Between April 2019 and March 2020, 23,075 refugees and migrants were detained in the UK. Many will have endured terrible experiences in their country of origin and during their often difficult and dangerous journeys to the UK, including bereavement, separation from loved ones and loss of home, status and identity.
This month the College has been drawing attention to a new systematic review published in BJPsych Open which shows that rates for depression, anxiety and PTSD in refugees and migrants in detention are around twice as high as rates for those not in detention.
It's crucial that refugees and migrants with existing mental illness are not detained as a matter of course. Staff should be given proper training to identify mental illness when it arises or deteriorates significantly, so that this can be managed appropriately by linking with local mental health services.
We’re also calling on the Nationality and Borders Bill to be scrapped, as this harmful legislation will worsen the mental health of refugees and migrants. The bill stands to leave thousands in limbo by focusing on how they arrived in the UK, rather than their need for help.
RCPsych Awards 2021
I was delighted to be able to present at the RCPsych Awards 2021 virtual ceremony alongside Registrar Dr Trudi Seneviratne. There really have been some fantastic achievements this year, and it was wonderful to be able to celebrate them.
Amongst our awards were the President’s Medals and Honorary Fellowships.
The President’s medals are designed to honour and offer the College’s gratitude to a small number of deserving people who have contributed to policy, public knowledge, education and meeting population and patient care needs in diverse and challenging circumstances. This year’s winners were Professor Carolyn Chew-Graham, Dr Virginia Davies, Dr Ian Hall, David Harewood MBE, Ajibola Lewis, Dr John Mitchell and Dr Philip Timms. I am truly astounded by all their contributions this year. My heartfelt congratulations to them all.
Those receiving the Honorary Fellowship this year were Professor Dame Sally Davies, Dr Jacqui Dyer MBE, Professor Louise Howard, Professor David Taylor and my immediate predecessor Professor Wendy Burn CBE. All have demonstrated distinguished service to humanity in relation to the study, prevention or treatment of mental illness or psychiatry throughout their careers. It was a real privilege to be able to appoint them Honorary Fellows.
Finally, I’d like to make a special mention of our extremely deserving winner of the RCPsych Lifetime Achievement Award, Professor Louis Appleby. He has been an important leader in suicide prevention, mental health policy and the NHS more widely. His achievements are numerous and his contribution to psychiatry over the last 25 years has been immense.

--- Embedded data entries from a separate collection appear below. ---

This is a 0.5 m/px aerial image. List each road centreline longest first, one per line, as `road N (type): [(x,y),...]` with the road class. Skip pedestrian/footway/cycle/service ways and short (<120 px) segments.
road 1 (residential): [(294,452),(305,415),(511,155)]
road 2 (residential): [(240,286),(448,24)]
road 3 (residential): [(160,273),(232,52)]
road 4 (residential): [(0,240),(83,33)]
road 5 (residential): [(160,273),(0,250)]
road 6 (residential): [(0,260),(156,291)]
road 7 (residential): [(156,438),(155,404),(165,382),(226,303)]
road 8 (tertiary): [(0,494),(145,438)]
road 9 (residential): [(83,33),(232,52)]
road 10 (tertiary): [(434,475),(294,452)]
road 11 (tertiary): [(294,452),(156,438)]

Connecting with our South Asian colleagues
This month I also had the honour of attending and presenting at three conferences with the College’s South Asian colleagues.

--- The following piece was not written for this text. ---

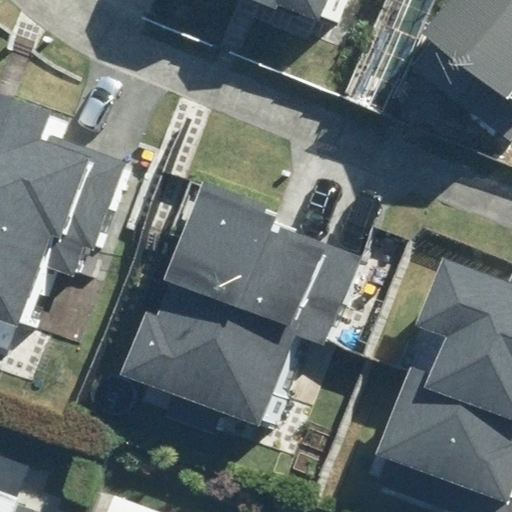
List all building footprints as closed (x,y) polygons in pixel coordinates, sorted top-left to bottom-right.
[(277,4),(318,21),(326,0),(250,0),(275,10),(277,4)] [(511,0),(454,0),(407,59),(501,135),(511,120),(511,0)] [(0,320),(16,326),(40,260),(76,273),(87,243),(97,246),(126,165),(45,136),(54,112),(0,92),(0,320)] [(117,375),(259,428),(293,339),(326,351),(362,255),(273,222),(278,210),(203,182),(153,313),(142,309),(117,375)] [(381,484),(454,511),(511,511),(511,274),(508,284),(440,258),(414,326),(445,338),(431,374),(407,365),(373,455),(389,461),(381,484)] [(15,511),(24,487),(0,478),(0,511),(15,511)]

At the start of the month, I attended the Sri Lankan Psychiatrists Association UK (SLPA) Conference. It was great to present alongside President Dr Anusha Wijeratne and to reminisce on my experience of studying in Sri Lanka. I also talked about the future for mental health services here in the UK and how the College is supporting mental health teams.

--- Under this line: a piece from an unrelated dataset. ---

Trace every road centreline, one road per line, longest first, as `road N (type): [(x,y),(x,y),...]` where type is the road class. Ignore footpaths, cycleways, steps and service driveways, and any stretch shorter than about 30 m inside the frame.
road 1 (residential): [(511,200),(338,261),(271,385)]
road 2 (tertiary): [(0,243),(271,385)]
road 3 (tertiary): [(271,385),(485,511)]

I also travelled to Birmingham to attend the British Indian Psychiatric Association (BIPA) Annual Conference where I was welcomed by President Dr Ananta Dave. This most recent weekend Dean Professor Subodh Dave and I attended the British Pakistani Psychiatrists Association’s (BPPA) Annual Conference, where we were welcomed by Chair Dr Qaiser Zaidi.
It was great to have the opportunity at these conferences to talk about all the work we’re doing through our Equality Action Plan to promote equality and equitable outcomes for College members, staff, mental health staff, and patients and carers.
The College works with many Diaspora Groups as part of its Diaspora Groups Committee, and all make such incredibly important contributions to the lives of our members and patients.